Some of the protesters were affiliated with the #MeToo movement. Others with Black Lives Matter and LGBTQ groups. Many were simply West Hollywood residents who were fed up with all the drama.
They showed up at a packed West Hollywood City Council meeting Tuesday because of two scandals: the recent sexual harassment allegations against Mayor John Duran and the deaths of two black men in the West Hollywood apartment of white Democratic donor Ed Buck — a man for whom Duran worked as an attorney for several years. Overwhelmingly, the crowd called for Duran to resign.
“Lately, I have been exhausted, and I have been embarrassed,” Tai Sunnanon, a West Hollywood resident, told the council. “I have to defend this city with relatives and friends who live out of state because we have not sought the proper due justice to two black men who have died in our neighborhoods.
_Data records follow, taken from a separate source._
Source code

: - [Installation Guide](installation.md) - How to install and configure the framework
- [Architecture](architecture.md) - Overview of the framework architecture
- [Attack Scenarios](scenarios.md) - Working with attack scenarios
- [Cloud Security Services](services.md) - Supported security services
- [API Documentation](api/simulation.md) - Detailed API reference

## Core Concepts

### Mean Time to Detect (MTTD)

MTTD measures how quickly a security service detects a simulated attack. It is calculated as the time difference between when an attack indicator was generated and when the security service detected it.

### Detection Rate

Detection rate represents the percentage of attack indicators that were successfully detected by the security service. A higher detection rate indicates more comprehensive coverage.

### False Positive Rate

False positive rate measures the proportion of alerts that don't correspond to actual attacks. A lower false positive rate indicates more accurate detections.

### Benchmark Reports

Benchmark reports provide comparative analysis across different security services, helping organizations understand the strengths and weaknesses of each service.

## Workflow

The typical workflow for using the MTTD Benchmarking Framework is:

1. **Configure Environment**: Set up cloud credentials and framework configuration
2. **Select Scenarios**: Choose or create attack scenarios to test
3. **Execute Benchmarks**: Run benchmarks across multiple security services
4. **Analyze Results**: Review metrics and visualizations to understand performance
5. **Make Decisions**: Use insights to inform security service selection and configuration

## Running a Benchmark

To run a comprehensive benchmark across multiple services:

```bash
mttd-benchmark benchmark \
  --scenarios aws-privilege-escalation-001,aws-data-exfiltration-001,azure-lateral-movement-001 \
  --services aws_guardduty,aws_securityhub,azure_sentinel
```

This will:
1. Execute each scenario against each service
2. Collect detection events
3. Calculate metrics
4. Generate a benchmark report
I am also exhausted and embarrassed by a mayor who uses gay and sexual liberation as a front with undue and unnecessary behavior that is really unbecoming of this city.”
Three current or former members of the Gay Men’s Chorus of Los Angeles have accused Duran, the group’s longtime board chairman, of crude sexual comments and unwanted touching.
The accusations come three years after the city paid $500,000 to settle a sexual harassment lawsuit brought by Duran’s former council deputy, whom Duran hired after meeting on the gay meet-up app Grindr and having sex with him. Duran was reelected after that scandal, but now many residents say times are different in the #MeToo era and that Duran is a distraction and liability.
Duran refuses to resign, saying he has a crass sense of humor born of the gay liberation movement but that he is not a harasser. He said the outcry is “driven by the current mood of the country rather than the rule of law and due process.”
Duran has said that if a person does not want a sexual advance, he or she must definitively say no.
“I flirt. I crack dirty jokes. I often say things that make some cringe. But I do not threaten or physically assault anyone,” Duran wrote in a lengthy Facebook statement Tuesday night.
He added: “It is the sin of Salem. Admit that you are a witch — and you will be an ostracized pariah separated from the community. Deny that you did it — and we will burn you at the stake publicly and impose a sentence without investigation or verdict.”
Duran has been hospitalized for several days with blood clots. When a friend read his statement at the City Council meeting, the audience booed.
Some accused Duran of mocking his accusers. Over the weekend, he tweeted: “In my hospital room with 4 gay men exhibiting bawdy gay humor to the delight of all. #knowthyself”
And in an interview last week with the WeHo Times, Duran said of Jason Tong, a chorus member who accused him of putting two fingers in his waistband before a concert: “He’s a skinny Korean kid with pimples on his cheek … Look at this guy. It’s just not happening.”
Duran apologized for that comment, saying he is not racist and that his family is both Latino and Asian.
The City Council has been trying to determine what it can do. City Atty. Mike Jenkins said state law does not allow the council of a general-law city to remove one of its members.
On Tuesday, council members asked staff to place an item on the agenda for the next meeting that lays out possible options, such as ending a mayor’s term early, censure or restricting city-funded travel.
Duran is serving his fourth term as mayor, a largely ceremonial position that rotates annually among council members.
The city soon will move its spring municipal elections to November to align with general elections. As part of the transition, the council on Feb. 4 agreed to extend the mayor’s and mayor pro tem’s terms by four months. Duran’s term as mayor therefore would have ended in September instead of May.
On Tuesday, the council rescinded that decision. A new mayor will be installed May 20. Duran’s term as councilman will end in 2020.
Council members Lindsey Horvath, John D’Amico and Lauren Meister last week called on Duran to resign.
John Heilman, the only councilman who had not publicly addressed the allegations, on Tuesday said, “I think it’s important to move forward with somebody else in charge.”
Heilman said Duran had done good work on behalf of the city, the LGBTQ community and people living with HIV and AIDS but that “those contributions … are in no way an excuse for misbehavior.”
“People within the LGBT community have a right to be free from sexual harassment; they have a right to be free from being hit upon by somebody in power,” he said.
On Tuesday, protesters also said they were disturbed that Duran had worked as an attorney for Ed Buck.
The 2017 death of Gemmel Moore, 26, who died of a methamphetamine overdose, and the January death of 55-year-old Timothy Dean, whose cause of death has not been released, have prompted homicide investigations by the Los Angeles County Sheriff’s Department. Authorities said Buck was present for both deaths in his Laurel Avenue apartment.
Family and friends of the dead men have accused Buck of preying on vulnerable black men for sexual gratification.
Buck has not been arrested or charged in either case, and Duran is not representing Buck in regard to the deaths.
Jerome Kitchen, 30, who said he was Moore’s godbrother, said the City Council is “complicit with this culture of sex crimes.”
“They think that if they make the city a beautiful place, if they talk about infrastructure and they have these lavish events, they can neglect their obligation to keep the city safe.”